On Mon, 26 Oct 2020 at 21:15, Peter Geoghegan <pg@bowt.ie> wrote:
> Now for the not-so-good news. The TPS numbers looked like this
> (results in original chronological order of the runs, which I've
> interleaved):
While it is important we investigate the worst cases, I don't see this
is necessarily bad.
HOT was difficult to measure, but on a 2+ hour run on a larger table,
the latency graph was what showed it was a winner. Short runs and
in-memory data masked the benefits in our early analyses.
So I suggest not looking at the totals and averages but on the peaks
and the long term trend. Showing that in graphical form is best.
> The patch adds a backstop. It seems to me that that's really what we
> need here. Predictability over time and under a large variety of
> different conditions. Real workloads constantly fluctuate.
Yeh, agreed. This is looking like a winner now, but lets check.
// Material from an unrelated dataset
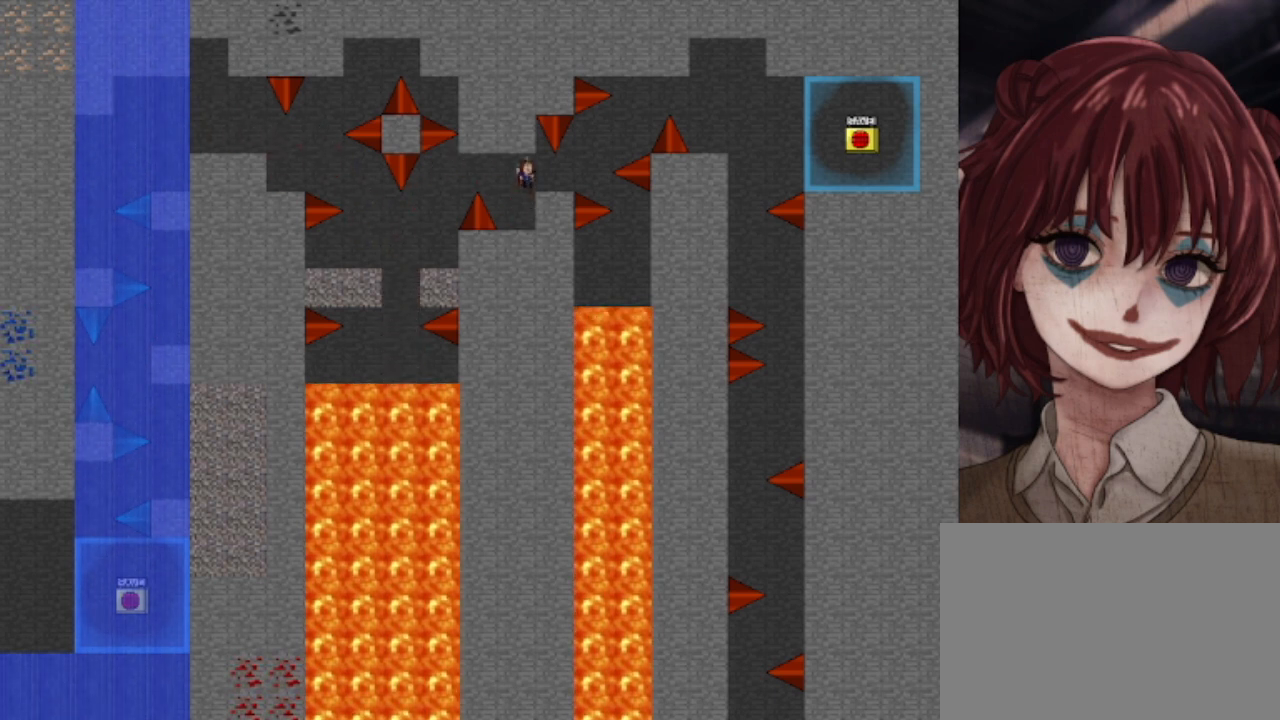
{"keys": [], "events": [[120, "right", "down"], [280, "right", "up"]]}
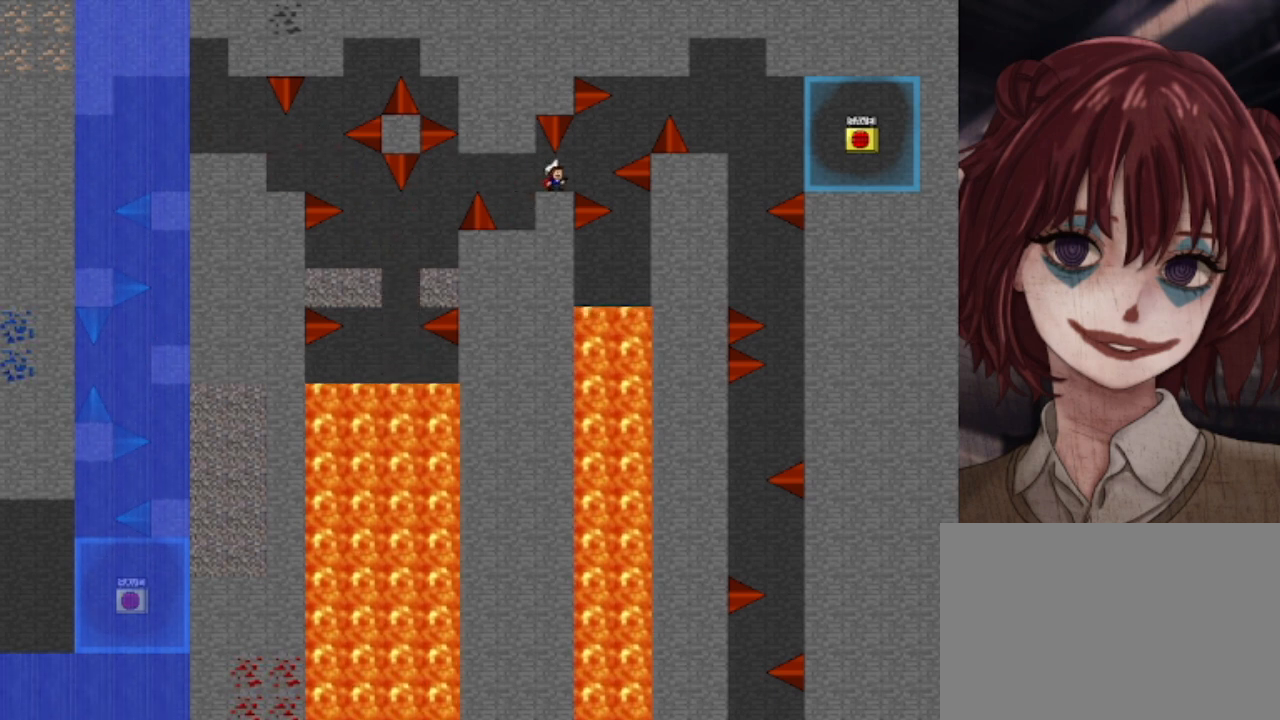
{"keys": ["right", "shift"], "events": [[80, "right", "down"], [160, "shift", "down"], [200, "shift", "up"], [440, "shift", "down"]]}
> Even if people end up not buying my argument that it's worth it for
> workloads like this, there are various options. And, I bet I can
> further improve the high contention cases without losing the valuable
> part -- there are a number of ways in which I can get the CPU costs
> down further that haven't been fully explored (yes, it really does
> seem to be CPU costs, especially due to TID sorting). Again, this
> patch is all about extreme pathological workloads, system stability,
> and system efficiency over time -- it is not simply about increasing
> system throughput. There are some aspects of this design (that come up
> with extreme workloads) that may in the end come down to value
> judgments. I'm not going to tell somebody that they're wrong for
> prioritizing different things (within reason, at least). In my opinion
> almost all of the problems we have with VACUUM are ultimately
> stability problems, not performance problems per se. And, I suspect
> that we do very well with stupid benchmarks like this compared to
> other DB systems precisely because we currently allow non-HOT updaters
> to "live beyond their means" (which could in theory be great if you
> frame it a certain way that seems pretty absurd to me). This suggests
> we can "afford" to go a bit slower here as far as the competitive
> pressures determine what we should do (notice that this is a distinct
> argument to my favorite argument, which is that we cannot afford to
> *not* go a bit slower in certain extreme cases).
>
> I welcome debate about this.
Agreed, we can trade initial speed for long term consistency. I guess
there are some heuristics there on that tradeoff.
--
Simon Riggs http://www.EnterpriseDB.com/